▶ [Exercise] Write out the blog post word for word, from "Friday, October 12, 2007" up to and including "on camera—never, ever.".

The best thing I saw this weekend? Half of a pizza just off the sidewalk, soggy and slumped in the grass. It was delicious.

I’ll write again when “et cetera et cetera” hits the streets and my new and improved Web site goes live.


There are 433 days remaining in Bush's presidency.

Friday, October 12, 2007

Lots of Talk About Britney, But None About Me

So, yes, it’s been a long time since I posted something on this blog. I’ve been busy.

We were in New York for 10 days in September for a wedding, after which we traveled around visiting friends and family. I could write about all of our exploits but, alas, I’m too tired and you’re not that interested. Suffice to say that it was a whirlwind trip and that Woodstock is a good place to have a wedding. Oh, and I ran into John Lequizamo in NYC. That was cool. He said I have the face of a writer (see: a face for radio), and to never, ever think about being on camera—never, ever.

I turned 31 on October 3. Yip-yaw and who the fuck cares. It’s just one more click on the slow, agonizing march towards 40. Not to sound too morose but, yeah, everything after 30 is just everything you didn’t accomplish in your 20s, and I’m feeling it. Hopefully this will be a productive (meaning what?) decade. It has to be.

We’re moving to Long Beach next month. We loved moving from Colorado to Huntington Beach 14 months ago so much that we decided to do it again—but this time only about 10 miles up the coast. I dig our new place. We’re going to be two blocks from the beach and a half a block from downtown, which is a pretty good scene. Staying focused on work will inevitably be tough—except the part about needing to make money to live and all that BS.

Now, then, on to a subject near and dear to my cacophony heart: et cetera et cetera. Yes, indeed, I finally have a real update. The mixed and mastered CDs are in the mail as I type this. Not to the duplication company. That comes next. These are the (cross your fingers) final versions of both discs minus all of the issues we’ve had (oh yeah, I haven’t blogged in awhile, so suffice to say that there have been some technical difficulties over the past couple of months). Anyhow, hopefully all is well. In which case, I’ll be sending everything off to the duplication company next week and (cross your toes this time) the record will be released sometime around the middle or end of November.

▶ [Records supplied]

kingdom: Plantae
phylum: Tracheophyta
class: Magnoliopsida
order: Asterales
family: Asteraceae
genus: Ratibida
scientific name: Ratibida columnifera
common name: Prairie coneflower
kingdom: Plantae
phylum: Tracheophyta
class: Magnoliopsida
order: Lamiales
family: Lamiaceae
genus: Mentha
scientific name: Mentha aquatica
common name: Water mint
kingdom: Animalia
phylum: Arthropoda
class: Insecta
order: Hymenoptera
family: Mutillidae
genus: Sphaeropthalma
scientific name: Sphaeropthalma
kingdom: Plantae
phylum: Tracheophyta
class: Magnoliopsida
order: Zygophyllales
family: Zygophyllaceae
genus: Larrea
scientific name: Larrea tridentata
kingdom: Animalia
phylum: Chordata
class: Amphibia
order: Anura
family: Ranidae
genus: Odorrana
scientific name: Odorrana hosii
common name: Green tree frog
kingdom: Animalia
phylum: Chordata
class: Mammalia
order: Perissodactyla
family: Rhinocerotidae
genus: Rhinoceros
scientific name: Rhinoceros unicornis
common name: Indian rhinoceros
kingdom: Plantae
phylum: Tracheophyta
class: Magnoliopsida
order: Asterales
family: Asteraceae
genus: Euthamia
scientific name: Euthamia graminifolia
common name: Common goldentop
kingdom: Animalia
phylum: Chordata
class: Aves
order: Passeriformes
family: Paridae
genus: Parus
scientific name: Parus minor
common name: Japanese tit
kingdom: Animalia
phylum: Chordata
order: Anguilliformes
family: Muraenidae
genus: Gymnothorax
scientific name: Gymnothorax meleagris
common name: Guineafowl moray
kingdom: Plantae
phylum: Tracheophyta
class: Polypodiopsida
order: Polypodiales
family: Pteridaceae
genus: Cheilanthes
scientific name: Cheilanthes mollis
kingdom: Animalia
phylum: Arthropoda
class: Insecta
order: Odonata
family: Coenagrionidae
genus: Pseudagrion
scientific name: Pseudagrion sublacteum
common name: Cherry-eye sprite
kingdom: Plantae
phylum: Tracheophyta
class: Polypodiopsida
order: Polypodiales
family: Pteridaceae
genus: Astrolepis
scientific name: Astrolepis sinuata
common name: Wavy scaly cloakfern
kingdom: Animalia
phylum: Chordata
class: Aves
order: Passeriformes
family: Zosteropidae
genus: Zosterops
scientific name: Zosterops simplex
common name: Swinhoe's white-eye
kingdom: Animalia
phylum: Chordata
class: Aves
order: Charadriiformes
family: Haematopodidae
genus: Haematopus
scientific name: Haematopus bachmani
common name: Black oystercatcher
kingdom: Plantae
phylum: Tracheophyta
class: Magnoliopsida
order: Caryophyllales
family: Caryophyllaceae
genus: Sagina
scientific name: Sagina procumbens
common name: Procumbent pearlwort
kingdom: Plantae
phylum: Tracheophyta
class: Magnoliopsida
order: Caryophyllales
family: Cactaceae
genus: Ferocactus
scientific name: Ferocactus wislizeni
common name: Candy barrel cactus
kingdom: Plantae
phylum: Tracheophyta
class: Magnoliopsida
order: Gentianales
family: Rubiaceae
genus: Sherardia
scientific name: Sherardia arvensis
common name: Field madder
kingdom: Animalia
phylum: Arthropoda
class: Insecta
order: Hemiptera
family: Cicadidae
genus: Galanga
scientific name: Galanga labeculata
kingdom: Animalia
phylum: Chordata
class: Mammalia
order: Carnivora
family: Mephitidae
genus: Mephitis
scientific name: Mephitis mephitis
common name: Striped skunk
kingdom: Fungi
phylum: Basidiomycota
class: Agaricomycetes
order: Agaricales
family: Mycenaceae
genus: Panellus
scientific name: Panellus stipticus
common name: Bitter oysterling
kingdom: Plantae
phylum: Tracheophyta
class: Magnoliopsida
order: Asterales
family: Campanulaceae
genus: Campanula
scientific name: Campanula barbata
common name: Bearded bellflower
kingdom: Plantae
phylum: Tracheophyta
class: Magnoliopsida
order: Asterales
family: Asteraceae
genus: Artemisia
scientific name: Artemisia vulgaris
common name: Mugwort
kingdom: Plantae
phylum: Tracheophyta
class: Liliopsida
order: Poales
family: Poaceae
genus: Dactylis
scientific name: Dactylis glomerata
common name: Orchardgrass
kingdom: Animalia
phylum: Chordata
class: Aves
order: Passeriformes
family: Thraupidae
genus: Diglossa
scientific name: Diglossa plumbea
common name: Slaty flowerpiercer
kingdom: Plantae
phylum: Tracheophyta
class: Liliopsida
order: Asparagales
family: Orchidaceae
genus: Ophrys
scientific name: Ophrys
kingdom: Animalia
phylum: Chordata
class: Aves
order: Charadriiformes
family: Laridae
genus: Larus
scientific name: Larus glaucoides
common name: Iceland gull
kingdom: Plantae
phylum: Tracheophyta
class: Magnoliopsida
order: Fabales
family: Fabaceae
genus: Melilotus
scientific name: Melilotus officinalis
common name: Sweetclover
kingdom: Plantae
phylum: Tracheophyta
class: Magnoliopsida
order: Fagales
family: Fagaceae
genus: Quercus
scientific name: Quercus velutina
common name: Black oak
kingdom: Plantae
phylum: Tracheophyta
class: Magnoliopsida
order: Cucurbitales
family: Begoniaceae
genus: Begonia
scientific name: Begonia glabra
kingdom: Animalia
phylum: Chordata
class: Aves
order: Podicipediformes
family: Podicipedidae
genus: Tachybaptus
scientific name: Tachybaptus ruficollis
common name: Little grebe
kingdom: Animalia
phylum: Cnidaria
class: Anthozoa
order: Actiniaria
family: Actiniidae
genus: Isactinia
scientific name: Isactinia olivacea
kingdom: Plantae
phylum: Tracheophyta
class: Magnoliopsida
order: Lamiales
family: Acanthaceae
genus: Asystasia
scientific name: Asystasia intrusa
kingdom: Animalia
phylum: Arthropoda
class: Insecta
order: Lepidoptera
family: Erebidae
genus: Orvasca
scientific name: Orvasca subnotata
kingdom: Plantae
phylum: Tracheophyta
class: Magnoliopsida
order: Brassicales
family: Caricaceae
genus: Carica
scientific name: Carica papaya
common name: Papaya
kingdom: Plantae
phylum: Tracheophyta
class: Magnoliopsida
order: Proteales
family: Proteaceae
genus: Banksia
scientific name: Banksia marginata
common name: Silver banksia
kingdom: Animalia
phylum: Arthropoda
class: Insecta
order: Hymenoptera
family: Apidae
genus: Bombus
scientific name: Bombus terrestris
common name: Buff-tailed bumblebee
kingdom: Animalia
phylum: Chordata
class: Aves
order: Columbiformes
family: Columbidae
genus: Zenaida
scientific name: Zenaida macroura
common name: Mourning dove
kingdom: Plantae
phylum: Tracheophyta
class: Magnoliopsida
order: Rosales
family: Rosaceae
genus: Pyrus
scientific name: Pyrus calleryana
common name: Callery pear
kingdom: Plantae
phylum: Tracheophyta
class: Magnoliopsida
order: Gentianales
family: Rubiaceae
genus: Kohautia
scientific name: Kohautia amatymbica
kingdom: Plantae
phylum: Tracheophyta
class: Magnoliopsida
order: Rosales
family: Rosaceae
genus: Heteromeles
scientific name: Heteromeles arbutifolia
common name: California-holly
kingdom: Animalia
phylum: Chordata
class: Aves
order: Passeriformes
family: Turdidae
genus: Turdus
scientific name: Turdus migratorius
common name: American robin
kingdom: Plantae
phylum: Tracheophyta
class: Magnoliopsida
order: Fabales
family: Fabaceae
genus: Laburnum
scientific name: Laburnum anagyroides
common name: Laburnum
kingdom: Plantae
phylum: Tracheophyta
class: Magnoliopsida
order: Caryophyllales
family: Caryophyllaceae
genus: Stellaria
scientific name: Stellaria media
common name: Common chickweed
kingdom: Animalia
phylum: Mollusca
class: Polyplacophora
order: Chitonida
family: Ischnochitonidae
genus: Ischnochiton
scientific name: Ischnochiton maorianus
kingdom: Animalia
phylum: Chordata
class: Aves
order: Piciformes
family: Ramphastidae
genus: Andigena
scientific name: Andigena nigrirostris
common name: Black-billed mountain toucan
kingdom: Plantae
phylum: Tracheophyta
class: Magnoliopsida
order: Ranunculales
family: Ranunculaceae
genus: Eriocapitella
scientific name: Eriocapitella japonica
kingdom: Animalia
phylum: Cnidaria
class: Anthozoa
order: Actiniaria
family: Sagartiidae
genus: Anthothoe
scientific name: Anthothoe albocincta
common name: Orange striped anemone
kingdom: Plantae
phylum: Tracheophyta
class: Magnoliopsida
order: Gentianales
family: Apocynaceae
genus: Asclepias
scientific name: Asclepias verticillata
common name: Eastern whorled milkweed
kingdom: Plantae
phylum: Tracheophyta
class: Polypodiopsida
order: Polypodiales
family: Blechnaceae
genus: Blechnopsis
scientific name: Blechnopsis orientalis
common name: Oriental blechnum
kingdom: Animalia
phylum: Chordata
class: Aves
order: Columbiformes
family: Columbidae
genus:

▶ [Written solution]
Friday, October 12, 2007

Lots of Talk About Britney, But None About Me

So, yes, it’s been a long time since I posted something on this blog. I’ve been busy.

We were in New York for 10 days in September for a wedding, after which we traveled around visiting friends and family. I could write about all of our exploits but, alas, I’m too tired and you’re not that interested. Suffice to say that it was a whirlwind trip and that Woodstock is a good place to have a wedding. Oh, and I ran into John Lequizamo in NYC. That was cool. He said I have the face of a writer (see: a face for radio), and to never, ever think about being on camera—never, ever.